[Items listed in a dataset]
- Opening Delimiter -
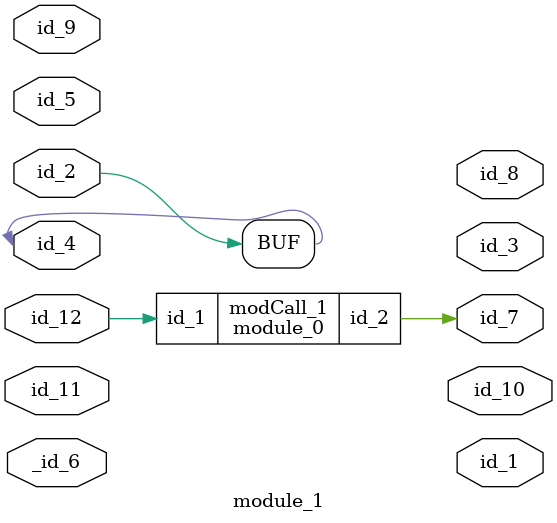
<source format=v>
module module_0 (
    id_1,
    id_2
);
  output wire id_2;
  input wire id_1;
  assign id_2 = 1 - id_1;
  wire id_3;
endmodule
module module_1 #(
    parameter id_6 = 32'd45
) (
    id_1,
    id_2,
    id_3,
    id_4,
    id_5,
    _id_6,
    id_7,
    id_8,
    id_9,
    id_10,
    id_11,
    id_12
);
  inout wire id_12;
  input wire id_11;
  output wire id_10;
  module_0 modCall_1 (
      id_12,
      id_7
  );
  inout wire id_9;
  output wire id_8;
  output wire id_7;
  input wire _id_6;
  inout wire id_5;
  inout wire id_4;
  output wire id_3;
  inout wire id_2;
  output wire id_1;
  wire [-1  ^  1 : id_6] id_13;
  wire [-1 : -1] id_14;
  assign id_2 = id_4;
  parameter id_15 = 1'b0;
endmodule

</source>
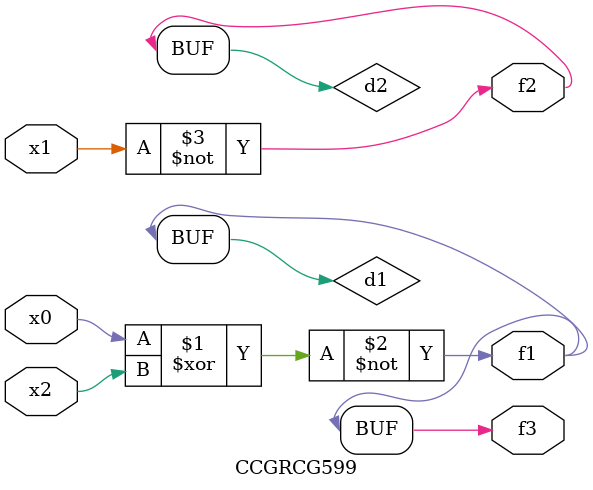
<source format=v>
module CCGRCG599(
	input x0, x1, x2,
	output f1, f2, f3
);

	wire d1, d2, d3;

	xnor (d1, x0, x2);
	nand (d2, x1);
	nor (d3, x1, x2);
	assign f1 = d1;
	assign f2 = d2;
	assign f3 = d1;
endmodule

</source>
- Closing Delimiter -
_Work request_:
Transcribe each record exactly as it stands, setting aside any pictures.

_Output_:
<source format=v>
module module_0 (
    id_1,
    id_2
);
  output wire id_2;
  input wire id_1;
  assign id_2 = 1 - id_1;
  wire id_3;
endmodule
module module_1 #(
    parameter id_6 = 32'd45
) (
    id_1,
    id_2,
    id_3,
    id_4,
    id_5,
    _id_6,
    id_7,
    id_8,
    id_9,
    id_10,
    id_11,
    id_12
);
  inout wire id_12;
  input wire id_11;
  output wire id_10;
  module_0 modCall_1 (
      id_12,
      id_7
  );
  inout wire id_9;
  output wire id_8;
  output wire id_7;
  input wire _id_6;
  inout wire id_5;
  inout wire id_4;
  output wire id_3;
  inout wire id_2;
  output wire id_1;
  wire [-1  ^  1 : id_6] id_13;
  wire [-1 : -1] id_14;
  assign id_2 = id_4;
  parameter id_15 = 1'b0;
endmodule

</source>
<source format=v>
module CCGRCG599(
	input x0, x1, x2,
	output f1, f2, f3
);

	wire d1, d2, d3;

	xnor (d1, x0, x2);
	nand (d2, x1);
	nor (d3, x1, x2);
	assign f1 = d1;
	assign f2 = d2;
	assign f3 = d1;
endmodule

</source>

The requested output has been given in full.